┏━━

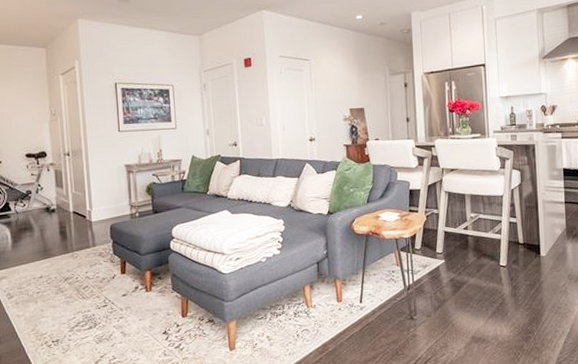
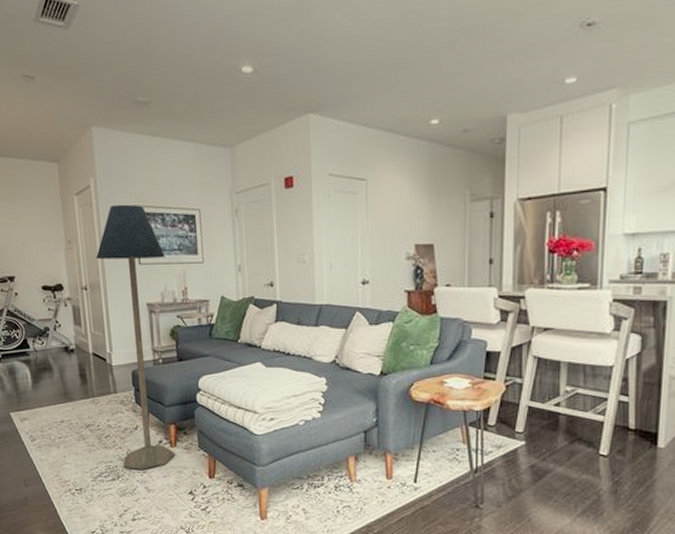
floor lamp: none [79,82,151,316] -> present [96,204,176,470]

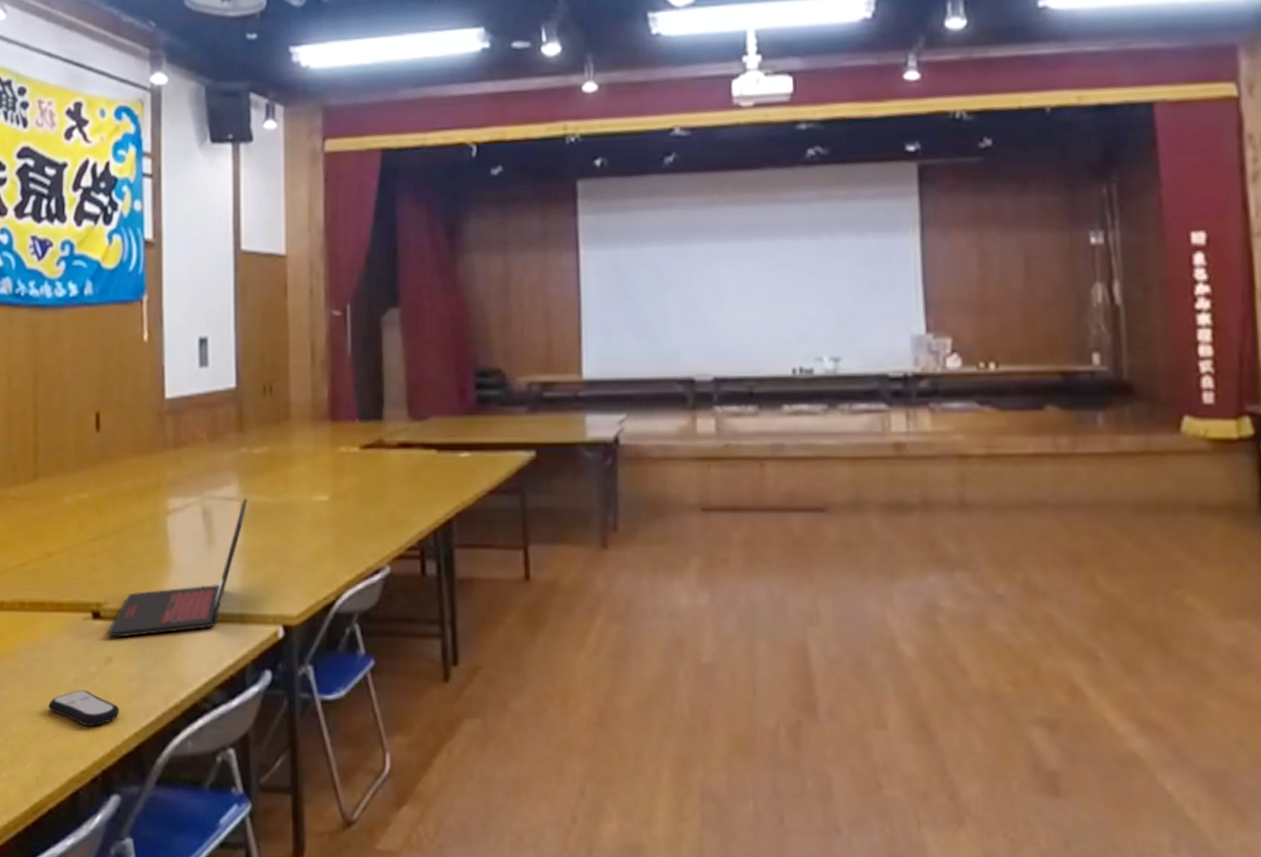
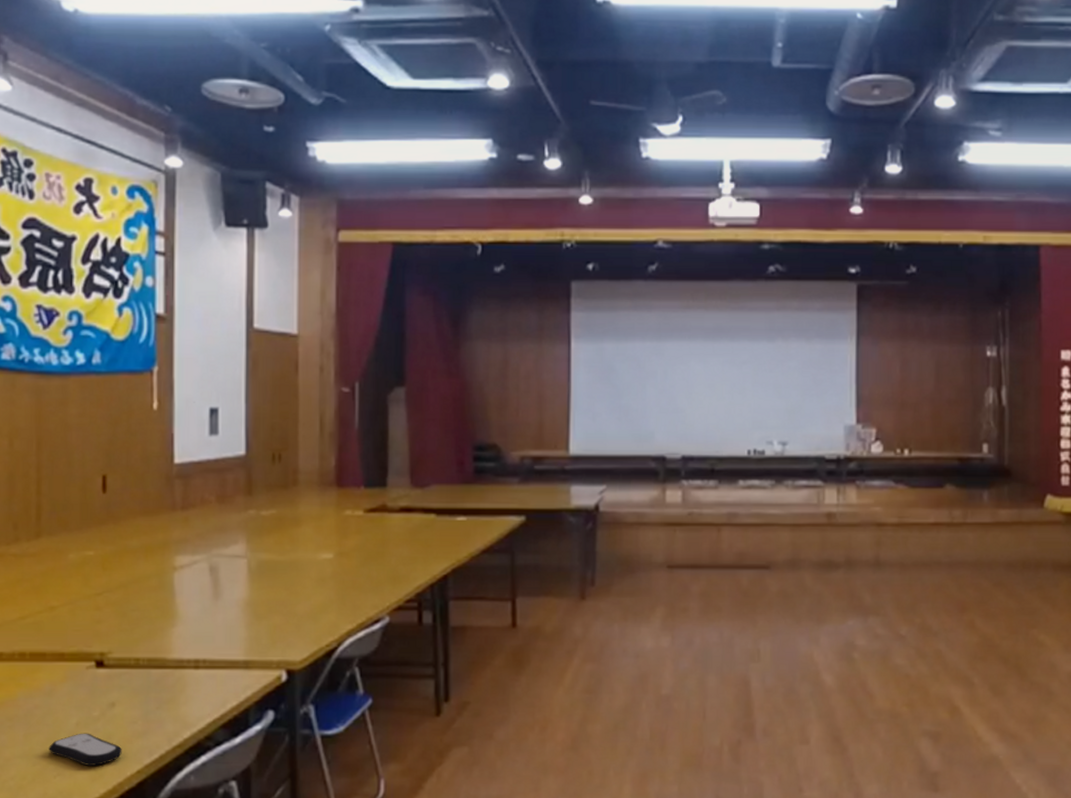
laptop: present [108,498,248,638] -> none [111,556,255,684]

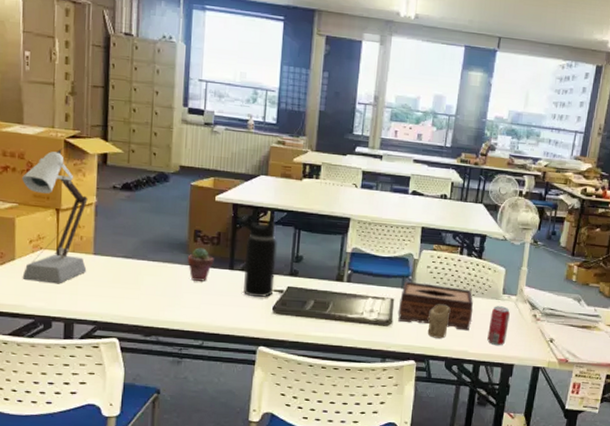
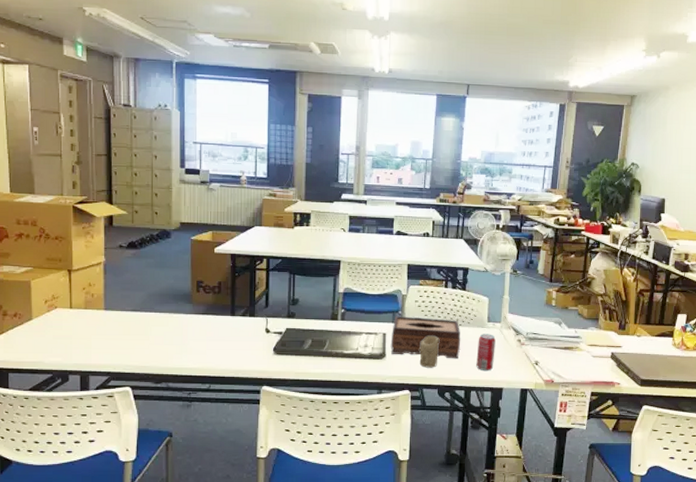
desk lamp: present [22,146,88,284] -> none [36,212,99,340]
potted succulent: present [187,248,214,281] -> none [191,297,216,328]
water bottle: present [239,214,277,298] -> none [238,261,274,340]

┗━━

### What needs to be done
From the first record to the last, retype everything exactly except the images.

### Answer to this problem
floor lamp: none [79,82,151,316] -> present [96,204,176,470]

laptop: present [108,498,248,638] -> none [111,556,255,684]

desk lamp: present [22,146,88,284] -> none [36,212,99,340]
potted succulent: present [187,248,214,281] -> none [191,297,216,328]
water bottle: present [239,214,277,298] -> none [238,261,274,340]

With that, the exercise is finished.